Task requirements >>
(1) Answer these questions using the text about women who shaped Fort Myers:
(a) In what year did Mary Flossie Hill open her store?
(b) At which university did Berne Davis endow a professorship, and in what field?
(c) What did Tootie McGregor build along the river edge of Fort Myers?
(2) Continue the text about women who shaped Fort Myers, starting after its last sentence.

At the turn of the new, twentieth century, Tootie McGregor gave us two world-class hotels that astonished wealthy visitors and elevated considerably their perception of the potential of Fort Myers for investment; she lifted the face of Fort Myers out of its own sewage with the construction of a sea wall along its river edge; and, with McGregor Boulevard, she laid the infrastructure of Fort Myers for the building boom of the 1920s.

Mina Edison leveraged her wealth and position to support and promote beautification, conservation, education and cultural programs in the developing city, helped immeasurably in grooming and elevating Fort Myers to its next level of civic and social development.

M. Flossie Hill

In 1905, Mary Flossie Hill opened the first store in Fort Myers catering exclusively to the needs of women. M. Flossie Hill’s Department Store would become one of the most prominent retail establishments in Fort Myers for the next 60 years, and Flossie Hill would sit on civic committees and boards and councils as one of the town’s leading progressive civic leaders all of her life. Flossie Hill helped in very large measure to guide and encourage the growth and development of Fort Myers for the first 50 years of the twentieth century.

Barbara Balch Mann

Barbara Balch Mann, as co-founder of Fort Myers’ first community choir and first community concert association, of the Southwest Florida Symphony Orchestra, of the Lee County Alliance for the Arts, and as the catalyst for southwest Florida’s first performing arts center—the Barbara B. Mann Performing Arts Hall—gave the gift of music, theater, dance and opera to countless generations to come, elevating Fort Myers to pre-eminent status in southwest Florida for the performing arts.

Bernese (Berne) Barfield Davis’s massive contributions to this city include the endowment of a professorship of horticulture and landscape design at Florida Gulf Coast University, the restoration of the Edison-Ford Estate, and the rescue and resurrection of the neoclassic treasure that was the former post-office and federal building in downtown Fort Myers, and that now bears her name—The Sidney and Berne Davis Art Center—making it the crown jewel of Fort Myers and turning the river district into a continuing celebration of the fine arts.

(Extracted page text data)

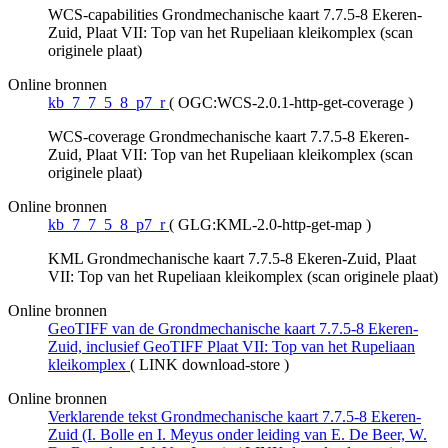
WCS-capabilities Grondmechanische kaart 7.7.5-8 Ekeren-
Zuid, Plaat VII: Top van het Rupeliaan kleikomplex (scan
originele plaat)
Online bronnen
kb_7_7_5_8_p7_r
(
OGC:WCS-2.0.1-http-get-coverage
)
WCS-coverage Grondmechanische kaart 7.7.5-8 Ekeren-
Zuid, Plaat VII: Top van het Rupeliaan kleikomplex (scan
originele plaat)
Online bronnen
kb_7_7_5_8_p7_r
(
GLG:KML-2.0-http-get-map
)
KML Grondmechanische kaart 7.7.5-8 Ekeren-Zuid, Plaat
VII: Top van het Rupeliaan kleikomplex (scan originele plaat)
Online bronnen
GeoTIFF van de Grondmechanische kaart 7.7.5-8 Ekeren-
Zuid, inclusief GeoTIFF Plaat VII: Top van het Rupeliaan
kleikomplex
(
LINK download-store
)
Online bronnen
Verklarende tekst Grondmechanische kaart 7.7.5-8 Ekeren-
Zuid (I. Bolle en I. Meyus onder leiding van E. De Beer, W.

Answers for this exercise >>
(1)
(a) 1905
(b) Florida Gulf Coast University, in horticulture and landscape design
(c) A sea wall

(2)
One of the greatest legends in Fort Myers history is Dr. Ella Mae Piper, whose business, philanthropic and civic achievements for a woman of color in the Jim Crow era are astounding. While the great white women in early Fort Myers history were working for social and civic improvement on their side of the tracks, Dr. Ella Mae Piper was working almost single-handedly for the same thing on her side of the tracks. Among her legacies are the first high school for black children in Fort Myers, the first black hospital, and the first black chapter of the American Red Cross. The benefit to the Dunbar community and to the larger community of Fort Myers in aiding and educating the impoverished children of her time and place are incalculable.

FM

In their home in West Orange, NJ, Thomas and Mina Edison each had a desk and the desks stood side by side. This side-by-side arrangement represents so well the yin-yang balance that is typical of the male-female influence upon the building of a city, or a nation. We have two forces that often seem to be in opposition, but which are actually complementary and interdependent— the men generally on the commercial or business side of the equation, and the women engaged in the aesthetic, social and cultural pursuits that both grow and groom the city, or the nation.

Just as mothers used to (and probably still do) spit into a handkerchief (or tissue) to wipe a smudge of dirt from their children’s faces, so women will spit and polish a town. Women make a town stand up straight and be respectable and responsible. They dress it in nice clothes and make it go to school and take music lessons. They don’t just build a town, they love it, and in so doing, they give it pride and value—and potential.

A wilderness may be tamed less by the hand that holds the gun and the axe, than by the hand that gently, but firmly, sets the china cup upon the table.